BETARD SPARTA z pierwszym wyjazdowym zwycięstwem. Artem Laguta: To podniesie morale przed półfinałem

Fot. Marcin Imański

Pierwsze wyjazdowe zwycięstwo w sezonie 2024 drużyna BETARD SPARTY Wrocław odniosła dopiero w ćwierćfinałowym meczu z ZOOLESZCZ GKM Grudziądz. – Do Gorzowa też jedziemy po zwycięstwo – zapowiadał Artem Laguta.
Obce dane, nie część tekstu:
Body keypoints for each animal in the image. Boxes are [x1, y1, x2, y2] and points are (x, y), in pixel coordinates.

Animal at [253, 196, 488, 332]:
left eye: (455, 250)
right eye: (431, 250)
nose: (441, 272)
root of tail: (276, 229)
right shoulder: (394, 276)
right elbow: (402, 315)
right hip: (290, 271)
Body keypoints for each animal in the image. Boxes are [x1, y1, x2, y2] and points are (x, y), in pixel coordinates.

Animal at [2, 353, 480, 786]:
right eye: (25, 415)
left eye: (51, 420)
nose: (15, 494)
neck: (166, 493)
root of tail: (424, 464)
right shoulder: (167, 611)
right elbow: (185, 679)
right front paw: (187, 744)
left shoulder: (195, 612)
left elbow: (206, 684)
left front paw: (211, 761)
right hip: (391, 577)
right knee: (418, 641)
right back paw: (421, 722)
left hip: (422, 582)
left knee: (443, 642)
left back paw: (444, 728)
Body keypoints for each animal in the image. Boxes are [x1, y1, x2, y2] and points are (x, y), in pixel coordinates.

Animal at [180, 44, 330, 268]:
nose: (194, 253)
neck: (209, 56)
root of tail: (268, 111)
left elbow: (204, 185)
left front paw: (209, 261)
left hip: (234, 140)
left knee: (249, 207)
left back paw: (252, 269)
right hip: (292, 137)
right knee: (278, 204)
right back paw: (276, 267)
Jakub Keller (ekstraliga.pl): Pewne zwycięstwo w Grudziądzu daje wam awans do półfinału. Wracacie chyba do domu w doskonałych nastrojach?

Artem Laguta (BETARD SPARTA Wrocław): Jesteśmy zadowoleni, że wygrywamy kolejny mecz, a tym bardziej, że sięgnęliśmy po zwycięstwo w meczu wyjazdowym. I to w tak kluczowej fazie sezonu.
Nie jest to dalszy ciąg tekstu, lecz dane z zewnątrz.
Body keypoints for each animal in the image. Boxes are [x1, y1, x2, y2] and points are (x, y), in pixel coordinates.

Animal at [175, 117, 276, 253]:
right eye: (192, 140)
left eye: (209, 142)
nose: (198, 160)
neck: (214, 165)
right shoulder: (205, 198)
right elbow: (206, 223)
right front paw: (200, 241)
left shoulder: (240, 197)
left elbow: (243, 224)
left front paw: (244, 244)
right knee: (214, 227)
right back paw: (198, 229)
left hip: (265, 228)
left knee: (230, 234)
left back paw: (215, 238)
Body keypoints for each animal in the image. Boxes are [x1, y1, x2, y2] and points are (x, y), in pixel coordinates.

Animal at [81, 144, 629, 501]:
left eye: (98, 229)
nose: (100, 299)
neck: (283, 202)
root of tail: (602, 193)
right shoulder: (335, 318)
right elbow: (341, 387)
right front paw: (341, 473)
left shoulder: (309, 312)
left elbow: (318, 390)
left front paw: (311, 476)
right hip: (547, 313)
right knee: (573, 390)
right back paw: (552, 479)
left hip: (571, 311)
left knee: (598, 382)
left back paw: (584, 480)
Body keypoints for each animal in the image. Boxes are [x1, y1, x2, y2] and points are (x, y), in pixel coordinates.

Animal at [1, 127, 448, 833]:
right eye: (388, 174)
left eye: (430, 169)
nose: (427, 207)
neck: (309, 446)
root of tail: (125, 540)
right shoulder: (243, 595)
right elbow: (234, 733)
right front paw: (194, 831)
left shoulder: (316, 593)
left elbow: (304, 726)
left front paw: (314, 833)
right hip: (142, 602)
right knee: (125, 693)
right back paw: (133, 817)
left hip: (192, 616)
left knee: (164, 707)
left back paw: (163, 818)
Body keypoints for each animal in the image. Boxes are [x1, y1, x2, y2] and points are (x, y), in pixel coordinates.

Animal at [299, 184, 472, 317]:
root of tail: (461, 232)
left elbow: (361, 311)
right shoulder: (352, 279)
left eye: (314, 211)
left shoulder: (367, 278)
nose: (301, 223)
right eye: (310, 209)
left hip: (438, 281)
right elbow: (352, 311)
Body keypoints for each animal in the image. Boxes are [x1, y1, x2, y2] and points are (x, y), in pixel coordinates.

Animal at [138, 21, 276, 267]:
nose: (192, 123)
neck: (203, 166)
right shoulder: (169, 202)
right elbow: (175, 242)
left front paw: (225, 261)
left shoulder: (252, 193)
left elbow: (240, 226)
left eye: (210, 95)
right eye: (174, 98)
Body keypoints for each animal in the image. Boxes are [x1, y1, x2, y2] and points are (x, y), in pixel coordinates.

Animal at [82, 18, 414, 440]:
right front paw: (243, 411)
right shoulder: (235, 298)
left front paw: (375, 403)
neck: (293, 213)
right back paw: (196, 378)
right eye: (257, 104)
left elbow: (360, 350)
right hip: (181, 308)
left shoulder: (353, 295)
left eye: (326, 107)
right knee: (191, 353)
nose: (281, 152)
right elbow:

Mieliście w tym sezonie kryzys. Ale odważnie zapowiadałeś, że kiedy nadejdzie czas play-off, to zaczniecie wygrywać. Teraz chyba to udowadniacie?
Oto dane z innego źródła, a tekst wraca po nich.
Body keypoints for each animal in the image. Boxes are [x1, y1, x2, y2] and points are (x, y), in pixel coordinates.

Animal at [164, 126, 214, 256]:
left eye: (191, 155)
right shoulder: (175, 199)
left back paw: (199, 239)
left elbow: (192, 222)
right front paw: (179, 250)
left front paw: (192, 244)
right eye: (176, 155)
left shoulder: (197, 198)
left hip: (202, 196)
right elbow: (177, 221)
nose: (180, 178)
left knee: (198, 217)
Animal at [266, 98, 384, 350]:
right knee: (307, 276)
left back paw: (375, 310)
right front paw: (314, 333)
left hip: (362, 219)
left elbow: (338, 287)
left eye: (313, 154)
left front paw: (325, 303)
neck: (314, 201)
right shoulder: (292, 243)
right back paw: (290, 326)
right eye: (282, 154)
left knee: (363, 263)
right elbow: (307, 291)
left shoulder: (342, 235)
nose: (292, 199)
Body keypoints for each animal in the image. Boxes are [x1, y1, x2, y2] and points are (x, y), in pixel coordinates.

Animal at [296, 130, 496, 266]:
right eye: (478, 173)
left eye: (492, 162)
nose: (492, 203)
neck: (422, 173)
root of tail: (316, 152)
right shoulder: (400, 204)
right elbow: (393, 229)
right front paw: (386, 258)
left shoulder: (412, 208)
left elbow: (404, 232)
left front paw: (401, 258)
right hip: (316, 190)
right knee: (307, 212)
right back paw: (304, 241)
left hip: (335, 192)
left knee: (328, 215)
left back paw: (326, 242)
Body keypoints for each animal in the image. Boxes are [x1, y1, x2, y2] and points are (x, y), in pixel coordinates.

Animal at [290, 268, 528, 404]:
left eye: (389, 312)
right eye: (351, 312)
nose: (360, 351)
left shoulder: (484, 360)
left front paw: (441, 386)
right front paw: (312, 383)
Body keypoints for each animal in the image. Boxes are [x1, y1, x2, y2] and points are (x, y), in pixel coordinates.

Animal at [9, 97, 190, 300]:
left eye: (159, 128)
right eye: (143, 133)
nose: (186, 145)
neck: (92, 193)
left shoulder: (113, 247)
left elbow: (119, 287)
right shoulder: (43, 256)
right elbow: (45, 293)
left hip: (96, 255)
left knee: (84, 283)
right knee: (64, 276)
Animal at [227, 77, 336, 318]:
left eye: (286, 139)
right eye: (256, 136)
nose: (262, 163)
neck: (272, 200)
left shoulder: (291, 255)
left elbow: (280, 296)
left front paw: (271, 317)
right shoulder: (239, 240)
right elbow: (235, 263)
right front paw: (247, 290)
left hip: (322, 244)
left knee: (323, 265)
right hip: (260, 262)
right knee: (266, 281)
Tak, teraz to potwierdzamy na torze. Bardzo cieszy nas to, że każdy dał z siebie sto procent możliwości.

Fot. Marcin Imański

W rundzie zasadniczej jednak nie było tak dobrze. Co się zmieniło od tego czasu?

Ale pytasz o mecz w Grudziądzu?

Tak, dokładnie. Gospodarze wygrali wtedy 51:39, a ty zdobyłeś osiem punktów i bonus. Miewałeś w Grudziądzu lepsze występy.

Niby tak, ale wtedy, w meczu rundy zasadniczej, miałem spore problemy z prądem w moich motocyklach.

Stąd wtedy taki występ?

Tak. Później na dodatek miałem problem z regulacją motocykli i wyszło jak wyszło.

Doskonale znasz tor przy ul. Hallera 4. Zmienił się od tego czasu, kiedy jeździłeś w barwach grudziądzkiej drużyny?

Właśnie nie. Mogę powiedzieć, że nadal jest to, co było wtedy, kiedy ja tu jeździłem.

Fot. Ewelina Włoch-Wrońska

W ruch poszły więc jakieś specjalne, archiwalne zapiski?

Nie. Ustawiłem te same zębatki co zawsze. Zbyt wiele nie zmieniałem. I zagrało.

W półfinale zmierzycie się z drużyną EBUT.PL STAL Gorzów Wielkopolski. Jak zapatrujecie się na walkę z tą drużyną o finał?

W PGE Ekstralidze każdy jest mocny. Tu nie ma słabych drużyn. Trzeba będzie dać z siebie sto procent i jechać po zwycięstwo.

Ale w sezonie zasadniczym nie poszło wam najlepiej. Zwłaszcza w meczu wyjazdowym.

Tak, to prawda. Ale trzeba patrzeć w przyszłość. Przed nami ciężki dwumecz i zrobimy wszystko, by okazać się w nim lepszym zespołem.

Czyli możemy spodziewać się dobrego widowiska?

Mam taką nadzieję. Dołożymy wszelkich starań, aby dostarczyć kibicom wielu emocji. Wygraliśmy wyjazdowy mecz w Grudziądzu. Mam nadzieję, że po tym zwycięstwie wzrosną morale w naszej drużynie.